12) Jay Reatard , Watch Me Fall

Jay Reatard kind of caught me surprise. I feel like I slept on him for the whole decade and then discovered a gem our of nowhere. Now I know him as a catankarous garage rock dude who gets into fist fights with his band and his fans. But he does raise a beautiful ruckus-garage rock with a sweet sensibility and a foul mouth, with just a smidgen of a new wave influence.

11) Future Of The Left , Travels With Myself And Another

Spawned from the ashes of McLusky, no band sneers as well as Future of the Left. There’s plenty to like on Travels With Myself And Another, even as it pummels. There’s insane glee in Arming Eritrea and and hearing You Need Satan More Than He Needs You is like watching a black comedy in song form. A band that can make nastiness this much fun and catchy and maybe even danceable, in a herky-jerky way is a rare thing that should be cherished. Even if the word "cherished" would get you kicked out of the Future Of The Left clubhouse.
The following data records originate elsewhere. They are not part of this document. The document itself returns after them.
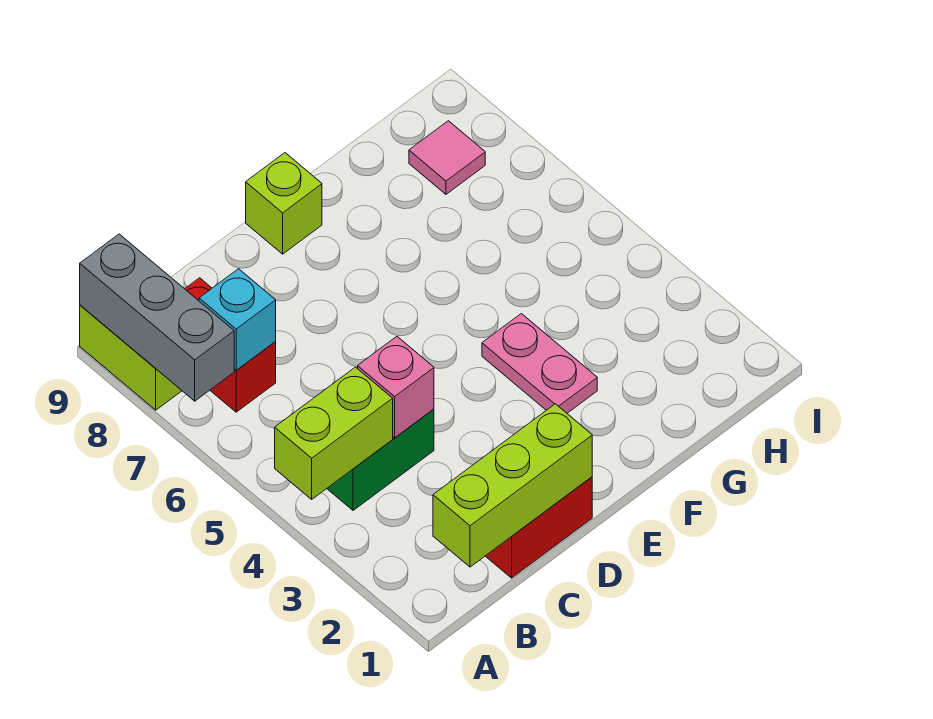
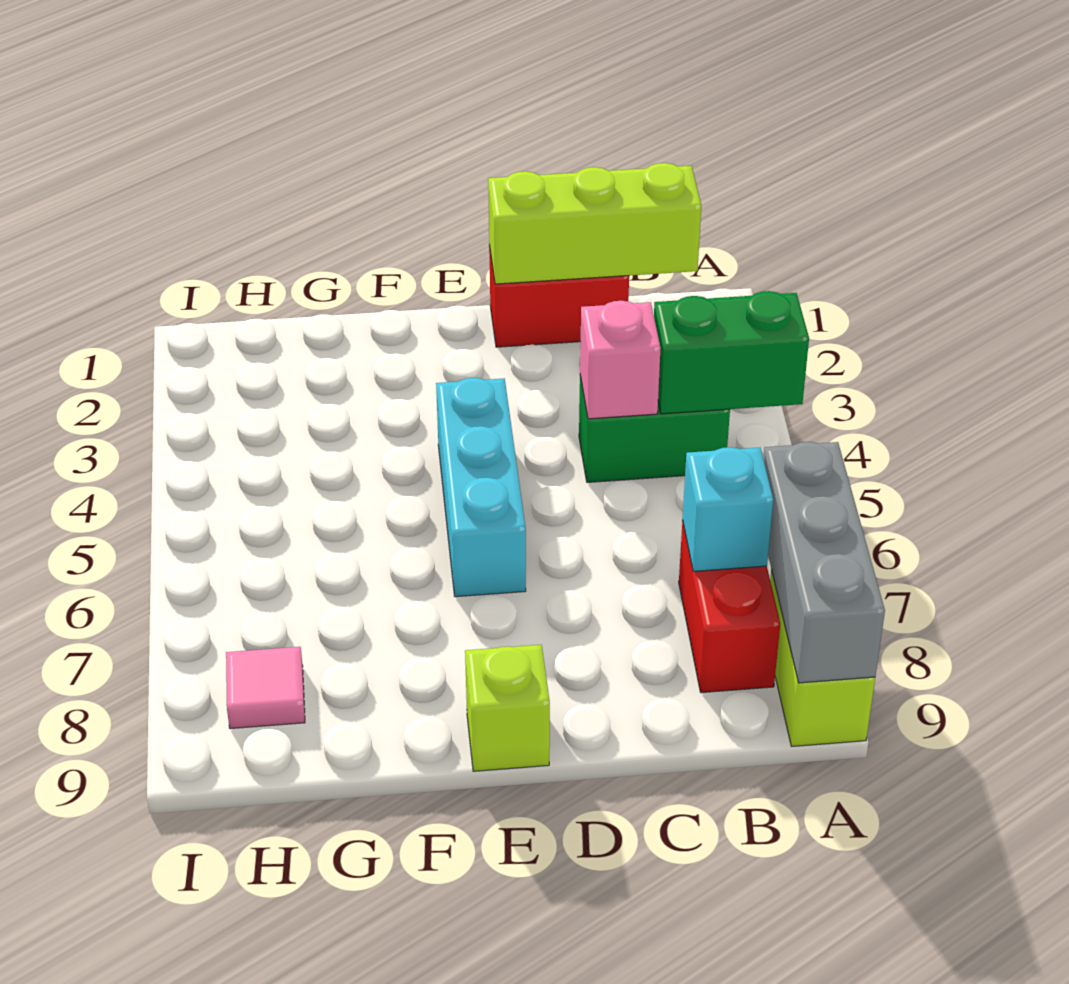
lime brick A4:B4 level 2 -> green brick A4:B4 level 2
none -> cyan brick E4:E6 level 1
pink plate F3:F4 level 1 -> none

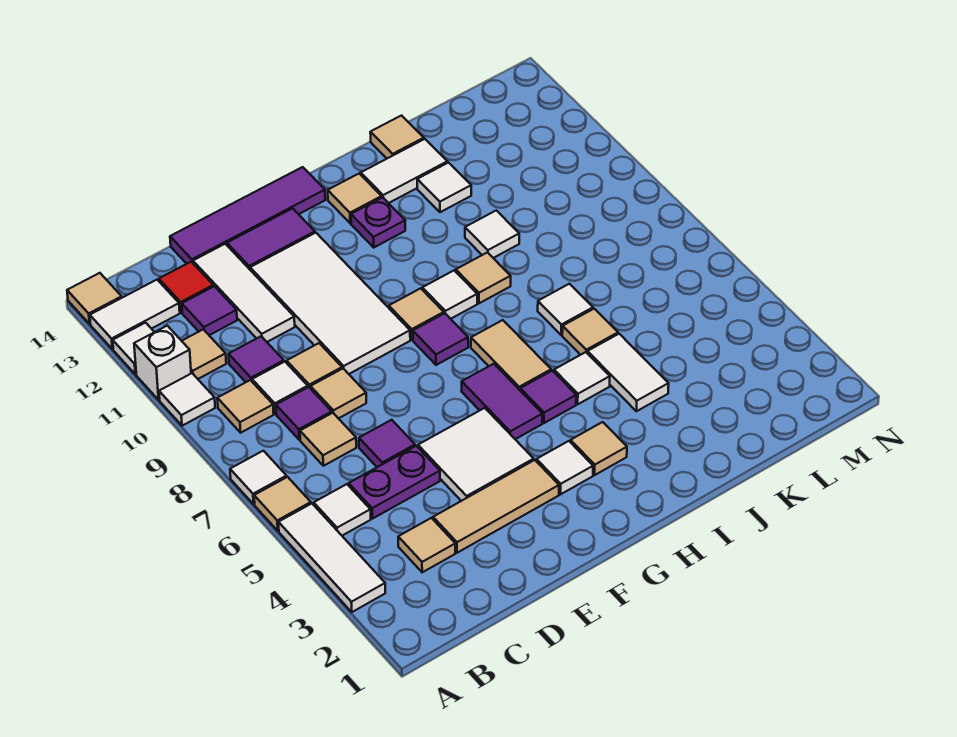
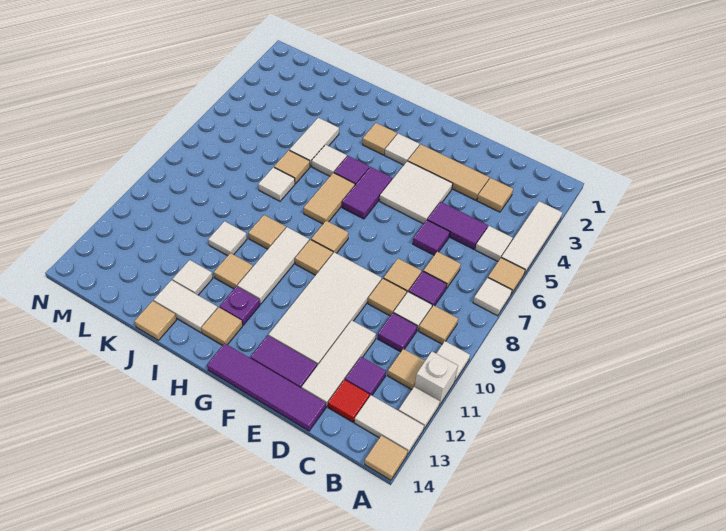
purple plate C5:D5 level 1 -> purple tile C5:D5 level 1
purple tile G8 level 1 -> tan tile G8 level 1
white tile H9 level 1 -> white tile H9:H11 level 1
none -> tan tile I11 level 1

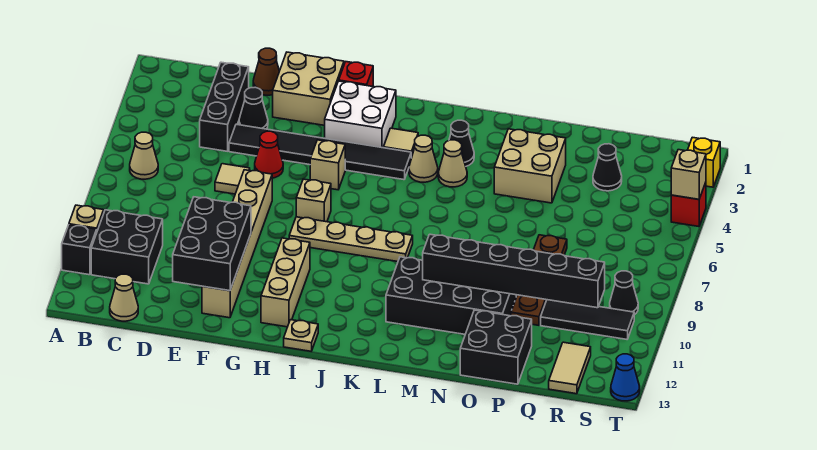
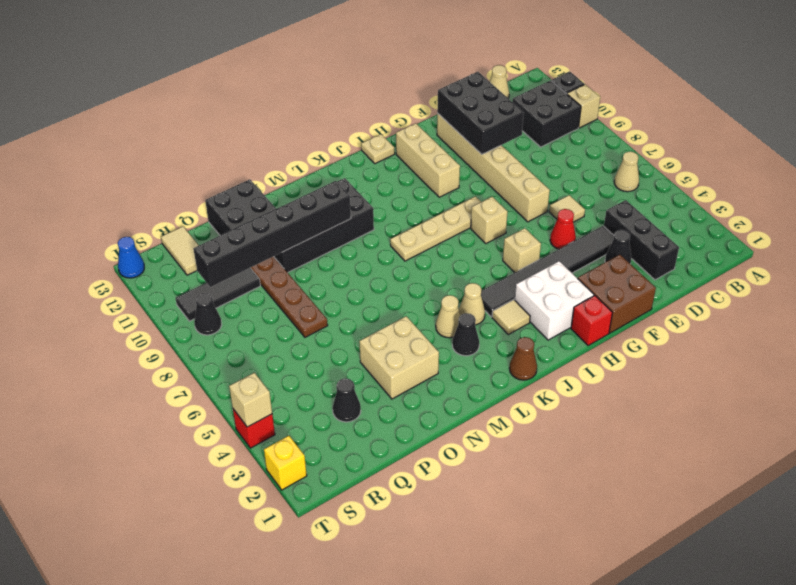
brown cone E1 level 1 -> brown cone K1 level 1
tan brick F1:G2 level 1 -> brown brick F1:G2 level 1

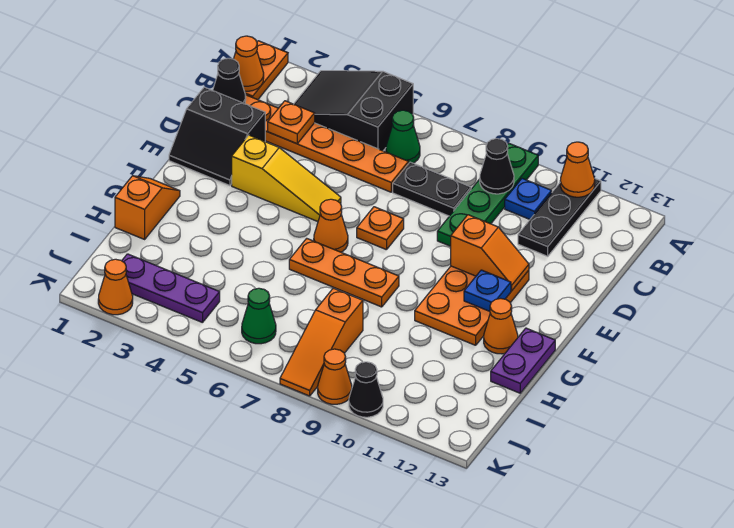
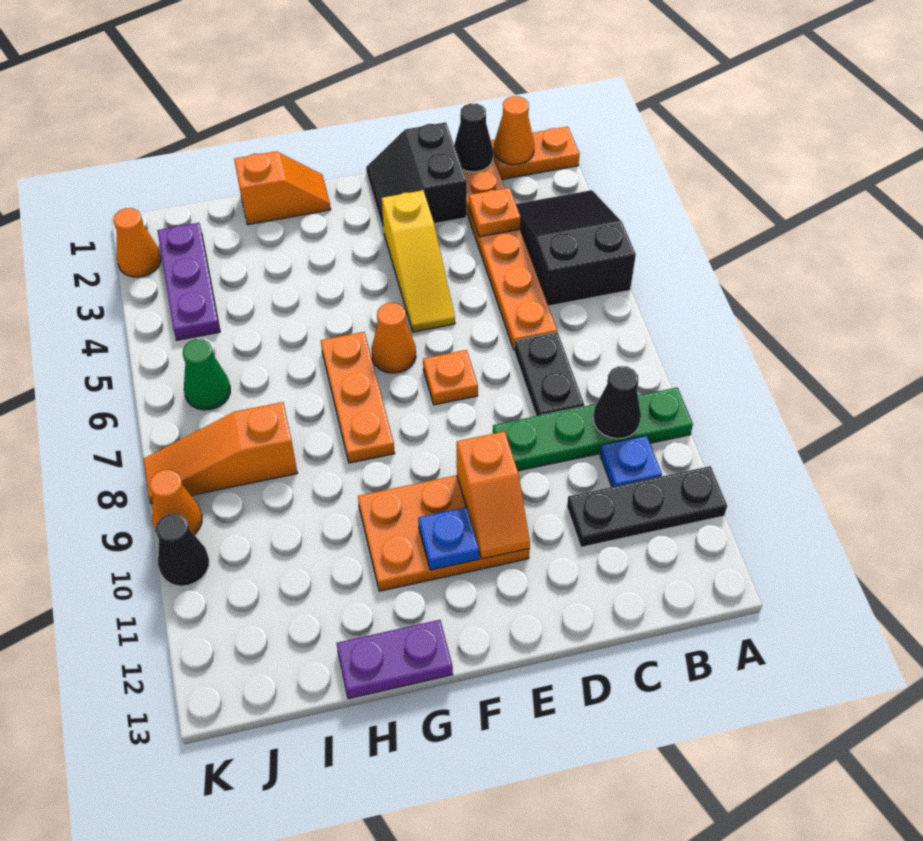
orange cone A11 level 2 -> none
green cone B6 level 1 -> none
orange cone G12 level 1 -> none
10) Mos Def , The Ecstatic

From what I wrote previously: "For the past decade, Mos Def has tried experimenting with a variety of different ideas and styles, from his abandoned Black Jack Johnson Project band among others. Most everything he put out has been hit or miss at best, leaving listeners to say, "Well, at least he's trying something new." But this album is the return to form that people have been waiting for, wiping the slate clean and showing the youngsters how it's done. Finally, it's nice to have him back."

9) Yeah Yeah Yeahs , Its Blitz!

At 41 minutes, It’s Blitz! is a short, adventurous record that feels like two EPs-one filled with soft-core melodies and orchestral pop, and one that wants to rock, kind of softly like a Debbie Harry song/album. But it works as a whole in a way that maybe it wasn't supposed to.

8) ...And You Will Know Us By The Trail Of Dead , The Century of Self

To be perfectly honest, Trail Of Dead really haven't put out a bad album this decade. The absolute apex, to me, was Source Tags and Codes, of course, and it has to be hard to not only evolve and make something as amazing as that, but also, in a sense, to duplicate that success. But then again, I am quite sure Trail of Dead aren't basing their music making out of what pleases me. I will say that even though they still are who they are, each album definitely has a different feel to it, also hard to do but also an important distinction. In Century Of Self they make a righteous noise, once again, and it works out pretty perfectly. Almost. But when they let loose and use that quiet-loud structure to that insanse works so very well.

7) Sunset Rubdown , Dragonslayer

Who knows what's going to become of Wolf Parade? Both of their albums this decade were great, this one edging out At Mount Zoomer by the slimmest of margins. And with the awesome Dragonslayer, who knows. Sunset Rubdown might replace Wolf Parade as Spencer Krug's main band. The amount of thought and effort put into the album-the track list says there are only eight songs, but there are at least twice as many terrific melodic morsels bundled up inside each one. Krug’s miniature prog-rock epics have never been more accessible or listenable

6) The Twilight Sad , Forget The Night Ahead

One of the (many) things I like about this new brood of Scottish bands is the fact that when they sing you can actually recognize their Scottish brogues. I don't know why I find that so appealing. An album of dark, brooding, swirling tales of despair. Yes, this album is an epic downer, but it's also smart and musically rich. They still make an epic noise with their quiet-loud to explosive song structure. Seeing them live it will blow you away with not only how loud they can get but also how invested they are in the music. How much it means and effects them.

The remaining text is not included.